The DC Science Café, founded by Ivan Amato in 2011, provides an opportunity for the public to become directly engaged in open, facilitated, curiosity-driven discussions about the scientific discoveries and technologies that fascinate, enlighten, amuse, befuddle, terrify and otherwise move us. These discussions will cover everything from the origin of the universe to the ethical dilemmas that accompany new reproductive technologies to the magical materials still latent within the Periodic Table of the Chemical Elements.
Our aim is to give the general public an opportunity to participate in lively and important discussions about the consequential scientific discoveries and issues of our times. No science background required!

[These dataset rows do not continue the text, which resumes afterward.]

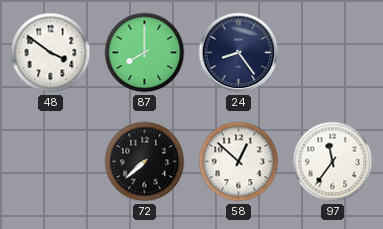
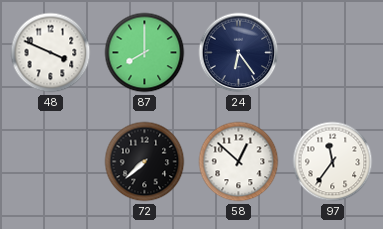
48: 3:51 -> 3:49
24: 8:24 -> 6:24
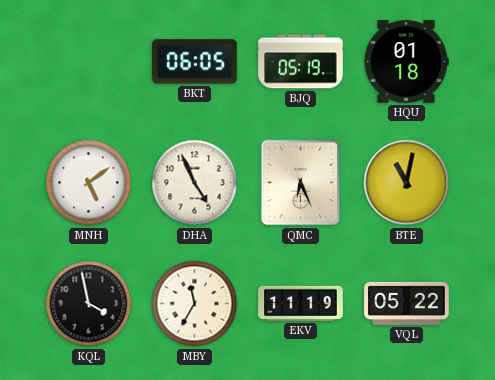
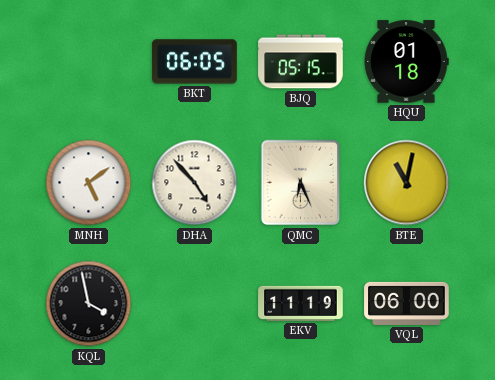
BJQ: 05:19 -> 05:15
DHA: 4:56 -> 4:53
MBY: 11:35 -> none
VQL: 05:22 -> 06:00
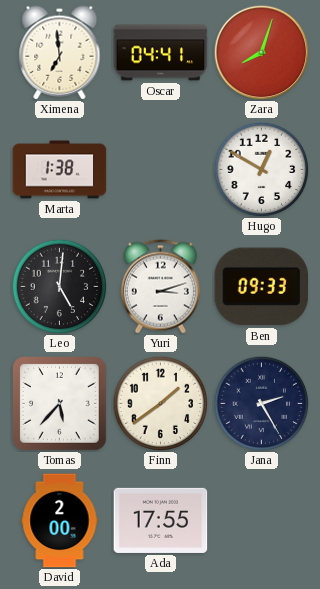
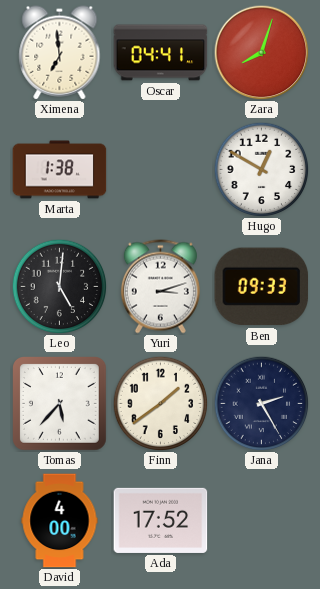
David: 2:00 -> 4:00
Ada: 17:55 -> 17:52
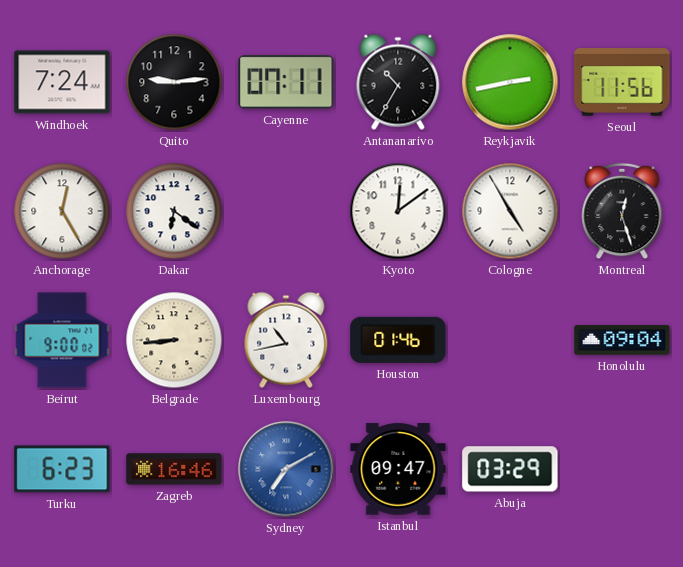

DC Science Cafés happen roughly every two months at Busboys and Poets’ 5th and K St location near downtown Washington, D.C. For more information or to be notified about future events, contact Ivan Amato, founder and facilitator of DC Science Café, at DCScienceCafe@dcswa.org
At a first-of-its-kind DC Science Café event, local performers moved by the scientific narrative of our times will share their songs, poetry, rap, comedy and other favored forms of expression in an on-stage demonstration of just how well art and science go together.

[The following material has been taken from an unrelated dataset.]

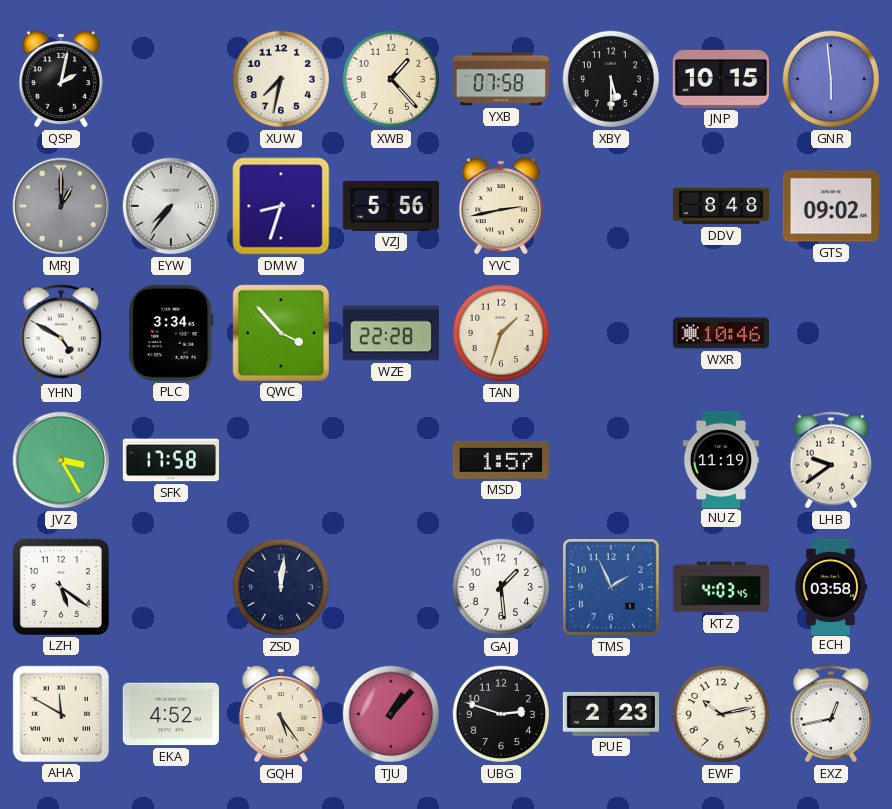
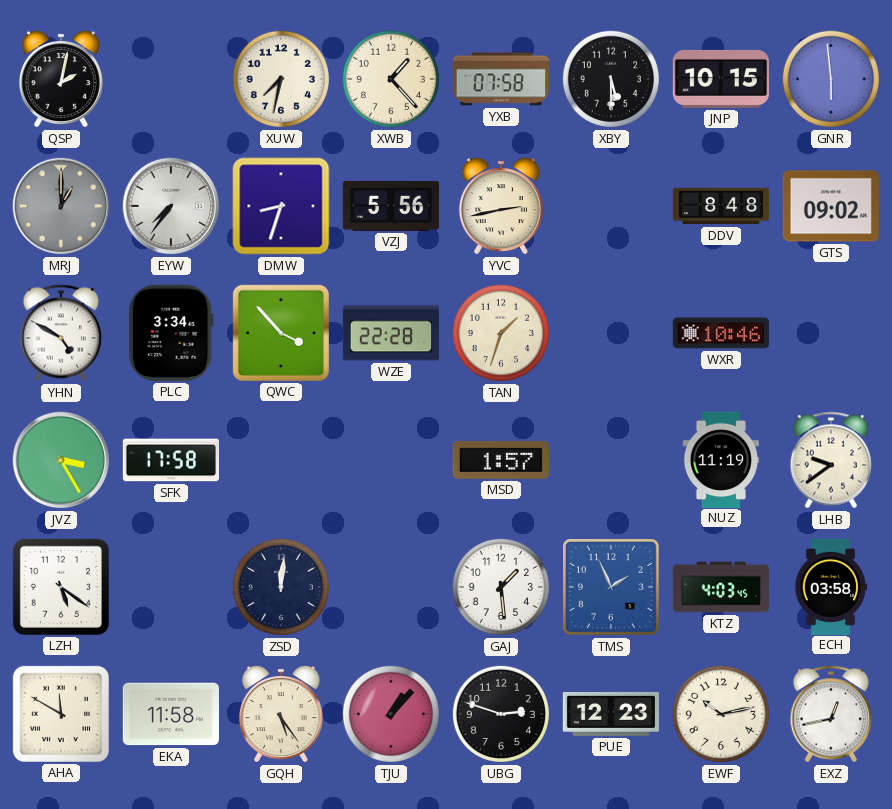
EKA: 4:52 -> 11:58
PUE: 2:23 -> 12:23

After a series of short, featured performances, the mike will open to members of the audience who have come prepared with their own science-themed pieces to share.
Thursday, April 14, 2016, 6:30 – 8:30 pm
Busboys and Poets @ Takoma
235 Carroll St NW, Washington, DC 20012
Note the special location at the Busboys and Poets restaurant in Takoma Park.
Most recent event:
Wednesday, March 2
6:30 — 8:30 p.m.
Busboys & Poets, 5th & K Sts NW, Washington, DC
For each of the 7.2 billion people on the planet, there are hundreds of trees giving us breath, food, shelter, and beauty. Their importance in ecological systems cannot be overstated. Join University of Maryland remote-sensing scientist Matthew Hansen, arborist Earl Eutsler, Deputy Director of DC’s Urban Forestry Administration, and science journalist Gabriel Popkin for a discussion of our leafy co-inhabitants of the Earth and the novel threats they face as the human touch on the planet gets ever heavier.